На правом фланге вооруженные чуточку раздвинулись. Показался невысокий, седой человек, одетый чуточку побогаче прочих. Разведя руками, отозвался с неприкрытым сожалением:
— Ты уж извини, Ефим Егорыч… Я тут ни при чем. Общество постановило вас в село не пускать. Так что езжай своей дорогой и не серчай. А только делать вам у нас нечего.
— Лукич…
— Хватит, Ефим Егорыч. Толковать нам не о чем. Ты человек в годах, поживший, свет повидавший, сам понимаешь что к чему. Сам знаешь, что в обозе волокешь. Вот и вези это самое куда подальше, а нас не цепляй… Лошади у тебя с ног не валятся, корма и провизии, как справный хозяин, наверняка чуточку и приберег на крайний случай. До Челябинска всего ничего, четыре перехода, а там тебе и власть, и жандармерия, и архиереи, и кого только нет… Вот пусть они с твоим чертом и разбираются, как знают. А нам такое как-то не с руки, в хозяйстве ни за что не надобно… Вот тебе и весь сказ. Общество приговорило… Так что трогайтесь с Богом, а нас оставьте в покое. Если что, народ стрелять примется…
Он снова развел руками, поклонился и, раздвинув вооруженных, скрылся меж ними.
Со своего места поручик мог рассмотреть лица — трезвые, упрямые, решительные, ожесточенные. Никто не суетился, все стояли степенно, сжимая ружья с самым непреклонным видом. Такие костьми лягут, да не пропустят…
Решительным шагом мимо Мохова и передней упряжки прошел жандармский ротмистр Косаргин — едва ли не парадным шагом, придерживая саблю, четко отмахивая правой. Он сбросил шубу, чтобы виден был мундир.

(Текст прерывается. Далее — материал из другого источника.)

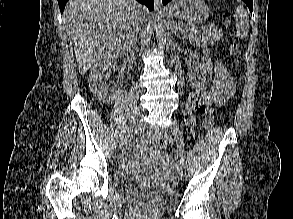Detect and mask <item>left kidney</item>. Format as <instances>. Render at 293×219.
Here are the masks:
<instances>
[{
  "instance_id": "5707ae66",
  "label": "left kidney",
  "mask_w": 293,
  "mask_h": 219,
  "mask_svg": "<svg viewBox=\"0 0 293 219\" xmlns=\"http://www.w3.org/2000/svg\"><path fill=\"white\" fill-rule=\"evenodd\" d=\"M212 70L211 59H202V63L196 66L195 71L187 74L188 81L196 90H206L212 80ZM196 73H200V75L196 76Z\"/></svg>"
}]
</instances>
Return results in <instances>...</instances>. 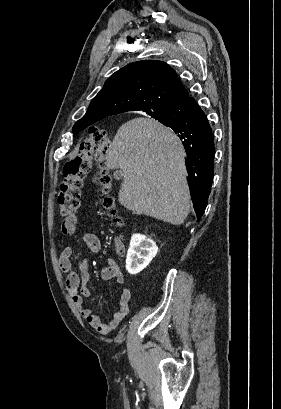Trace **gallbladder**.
I'll list each match as a JSON object with an SVG mask.
<instances>
[{"label": "gallbladder", "instance_id": "1", "mask_svg": "<svg viewBox=\"0 0 281 409\" xmlns=\"http://www.w3.org/2000/svg\"><path fill=\"white\" fill-rule=\"evenodd\" d=\"M114 176H116V178H120V176H122L121 172H119V170H116V172H114Z\"/></svg>", "mask_w": 281, "mask_h": 409}]
</instances>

Успел сделать два шага — и раздался выстрел. Аршинах в пяти перед ротмистром взлетел снежок — судя по его виду, там была не пуля, а картечный заряд. И сразу же закричали несколько голосов:
— Стой, ваше благородие!
— Больше впустую не стреляем!
— Стой где стоишь! Ротмистр стоял.
— Мужики! — крикнул он звучным, хорошо поставленным голосом человека, которому уже приходилось вот так противостоять мятежным толпам. — Вы что озорничать взялись? Я офицер отдельного корпуса жандармов…
— А хоть бы и фельдмаршал! — отрезал кто-то. — Дороги нет!
— Бунтовать? — рявкнул ротмистр.
— Не передергивайте, ваше благородие! Не бунтовать, а защищаться от вашего, то есть черта…
— Это другой коленкор! — поддержал кто-то. — Православным людям этакая нечисть ни к чему!
— Да какая нечисть? — крикнул ротмистр. — Какая нечисть? Мухоморов объелись?
Послышался веселый дерзкий голос:
— А ты перекрестись, что нет у тебя черта!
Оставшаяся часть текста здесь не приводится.